I’ve known people like this. In my experience people who have nothing else of note going on in their lives tend to focus their energies either on daily routines or other things that can be easily renumerated, like meals.

People who have a bit of OCD may also do the same thing.

I’m not a big talker, and these people fascinate me. I think it is a combination of needing to fill empty air with talking, and not realizing at what level of detail a story needs to be told. It’s not mental illness. Is there a chance that you are a quieter person and so the folks around you may feel the need to fill the void?

I’ve had the misfortune to know a few of these types. I think it’s a sign of being really annoying and operating without a filter.

I work with one, an otherwise-nice and giving person. I suspect part of it is not recognizing social clues from the listeners that they are bored or disinterested. My particular person does not have any other noticeable social abnormalities.

Sounds like the OP might work with Milton Waddams.

I know someone like this, if I try to steeer the conversation toward a real topic he says, “wait I wasn’t finished”. It drives me up a wall!

It’s not an “illness” but it is socially dysfunctional. Where the point on the curve is where one ends and the other begins is kind of hazy.

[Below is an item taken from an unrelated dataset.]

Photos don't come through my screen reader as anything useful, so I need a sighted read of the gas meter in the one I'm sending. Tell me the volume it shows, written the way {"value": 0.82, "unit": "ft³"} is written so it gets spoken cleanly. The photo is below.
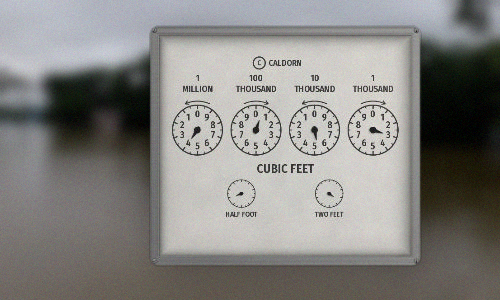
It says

I don’t think it’s a sign of mental illness either, but I would like to know why people tell stories like that. My sister does that, too - when she’s telling a work story, she likes to give us all the names and details of everyone involved. I will never meet most of these people, and I don’t care about their names or details - the story wouldn’t lose anything by being edited to, “So, last week at work, my boss came in and started yelling at the accountant…” rather than the extremely long and detailed version that we usually get.

Is it just that some people have no sense of how much detail to put in a story?

Yes it is a mental illness. It’s called twitterism.

:nodding: I thought of that after I’d posted my initial reply to this. My aunt and MIL are both guilty of this behavior, so much so that they don’t even realize that nobody is listening until somebody gently points it out. Even then, they sometimes still don’t get the hint. There is probably a psychological component to it.

This is a completely rational and even useful behavior.

If we’re trying to reconstruct events in a courtroom.

It’s a combination of talking too much, obsessive attention to minutiae, failure to understand how to appeal to their audience’s interests, failure to accurately read other people’s body language, and poor story-telling skills.

It sounds like a moderate to severe case of Maynardism

Does she also sometimes give identifiers which don’t identify anything? In Spanish, coworkers and classmates are all your “mates”; my mother will often talk about “your mate” as if I had to know which of my several-hundred former coworkers, classmates, sunday-school-mates etc she’s talking about. Then she’ll talk about someone I’ve never met and likely never will, and she describes what they were wearing and every single relationship she knows for them or for the references she’s giving (“I was with Betty, the retired nurse, who used to work with Dr Smith before she worked with Dr Barnard, who was married to Sue’s sister, and as you know she doesn’t like doctors, and she’s the neighbor of your mate’s mother, she was wearing a black skirt and a cream blouse and she had coffee with too much milk, she really shouldn’t have that much sugar…”)

I took a class at Indiana University Bloomington in fall semester 1980 in Balentine Hall room 210, and professor Stewart (Anthony, not Lewis) directed us to our text book (Introduction to Psychology, a Journey through the mind… Random House Publishers, 1979) page 247 where it distinctly noted that this is perfectly normal behavior.

You know, that guy? With the thing that time?

I have the ability to remember every little bit of the day I am living. An old boyfriend would have me do it just to see how long he could endure it.

Being able to do it is okay, but actually doing it in front of people is not so good. As someone once told me “The secret of being a bore is to tell everything.”